Hackfleisch und Ohrfeigen

Wenn alleine meine Anwesenheit reicht, für Unfrieden zu sorgen, muss nach wie vor die Frage erlaubt sein, ob ich mir das zumuten möchte. Wenn sich körperliche Angriffe gegen behinderte Menschen richten (und damit meine ich nicht nur mich, sondern auch zwei Mitschülerinnen mit einer Behinderung) und man sich ernsthaft um seine körperliche Unversehrtheit sorgen muss, wird ein Schulbesuch unerträglich und unzumutbar. Wenn die verantwortlichen Lehr- und Führungskräfte meiner Schule es nicht schaffen, in letzter Konsequenz (nach unzähligen Ermahnungen und schriftlichen Verweisen) die nicht gesellschaftsfähigen Subjekte aus dem gemeinsamen Schulunterricht zu entfernen, bleibt mir, bleibt uns keine andere Wahl, als um einen persönlichen Termin bei der Schulbehörde zu bitten.

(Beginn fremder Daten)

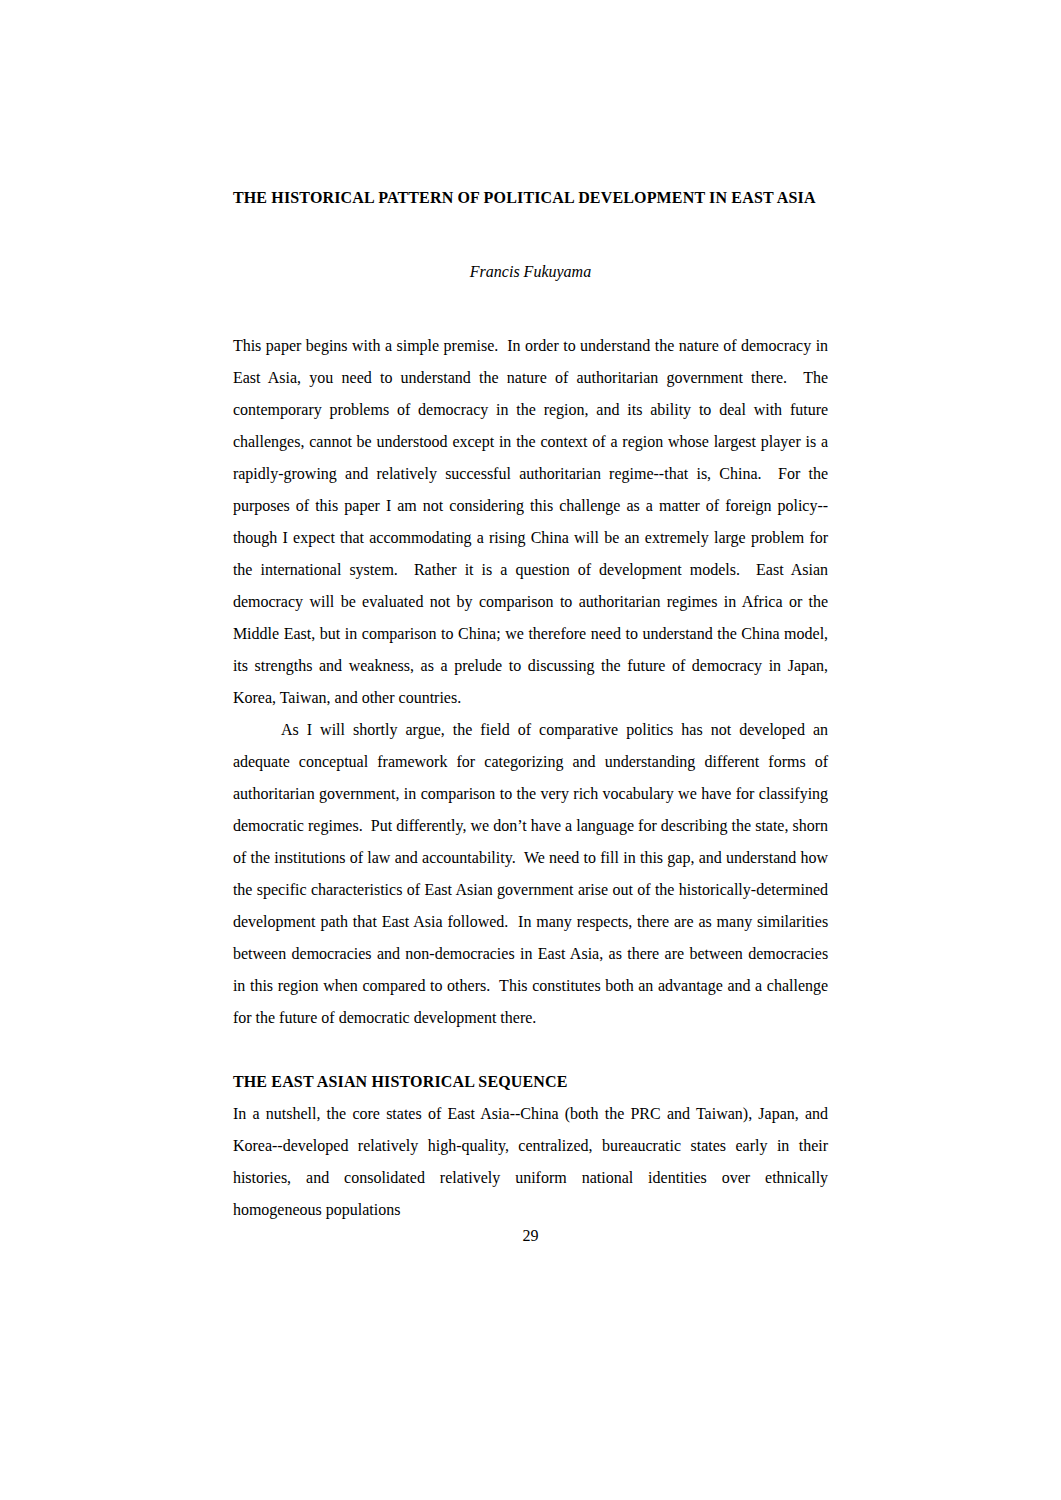THE HISTORICAL PATTERN OF POLITICAL DEVELOPMENT IN EAST ASIA
Francis Fukuyama
This paper begins with a simple premise. In order to understand the nature of democracy in East Asia, you need to understand the nature of authoritarian government there. The contemporary problems of democracy in the region, and its ability to deal with future challenges, cannot be understood except in the context of a region whose largest player is a rapidly-growing and relatively successful authoritarian regime--that is, China. For the purposes of this paper I am not considering this challenge as a matter of foreign policy--though I expect that accommodating a rising China will be an extremely large problem for the international system. Rather it is a question of development models. East Asian democracy will be evaluated not by comparison to authoritarian regimes in Africa or the Middle East, but in comparison to China; we therefore need to understand the China model, its strengths and weakness, as a prelude to discussing the future of democracy in Japan, Korea, Taiwan, and other countries.
As I will shortly argue, the field of comparative politics has not developed an adequate conceptual framework for categorizing and understanding different forms of authoritarian government, in comparison to the very rich vocabulary we have for classifying democratic regimes. Put differently, we don’t have a language for describing the state, shorn of the institutions of law and accountability. We need to fill in this gap, and understand how the specific characteristics of East Asian government arise out of the historically-determined development path that East Asia followed. In many respects, there are as many similarities between democracies and non-democracies in East Asia, as there are between democracies in this region when compared to others. This constitutes both an advantage and a challenge for the future of democratic development there.
THE EAST ASIAN HISTORICAL SEQUENCE
In a nutshell, the core states of East Asia--China (both the PRC and Taiwan), Japan, and Korea--developed relatively high-quality, centralized, bureaucratic states early in their histories, and consolidated relatively uniform national identities over ethnically homogeneous populations
29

Vorausgegangen ist eine körperliche Auseinandersetzung zwischen einer Mitschülerin und mir. Die Mitschülerin weiß bereits heute, dass sie ihr Abitur nicht schaffen wird, zieht aber nicht die nötigen Konsequenzen, sondern geht weiter zum Unterricht und will es "noch irgendwie reißen". Da sie aber ohnehin nichts zu verlieren hat, lässt sie ihren Frust an ihren Mitschülern aus, am liebsten an jenen, die ihr körperlich unterlegen sind. Dass sie zumindest zeitweise ein Springmesser dabei hat, darf als bekannt vorausgesetzt werden, auch unter den Lehrern.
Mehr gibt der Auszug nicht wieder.